■ Brief: Report how many lines in the listing below contain the word "says". Give only the number.

■ Data section:
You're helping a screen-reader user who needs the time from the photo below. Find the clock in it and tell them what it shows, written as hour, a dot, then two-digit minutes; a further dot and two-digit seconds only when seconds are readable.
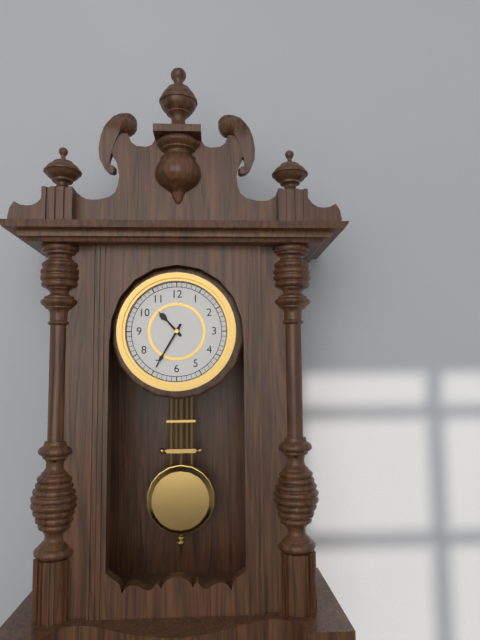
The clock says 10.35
--
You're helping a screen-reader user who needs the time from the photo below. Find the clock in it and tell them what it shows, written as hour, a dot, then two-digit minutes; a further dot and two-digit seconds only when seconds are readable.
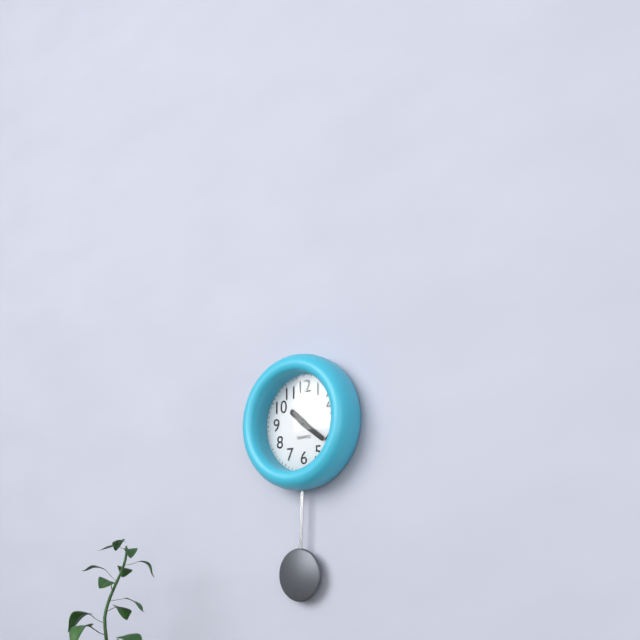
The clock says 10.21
---
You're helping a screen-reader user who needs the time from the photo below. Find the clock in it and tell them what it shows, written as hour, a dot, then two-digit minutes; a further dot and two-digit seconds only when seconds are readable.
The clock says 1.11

■ Answer to the problem: 3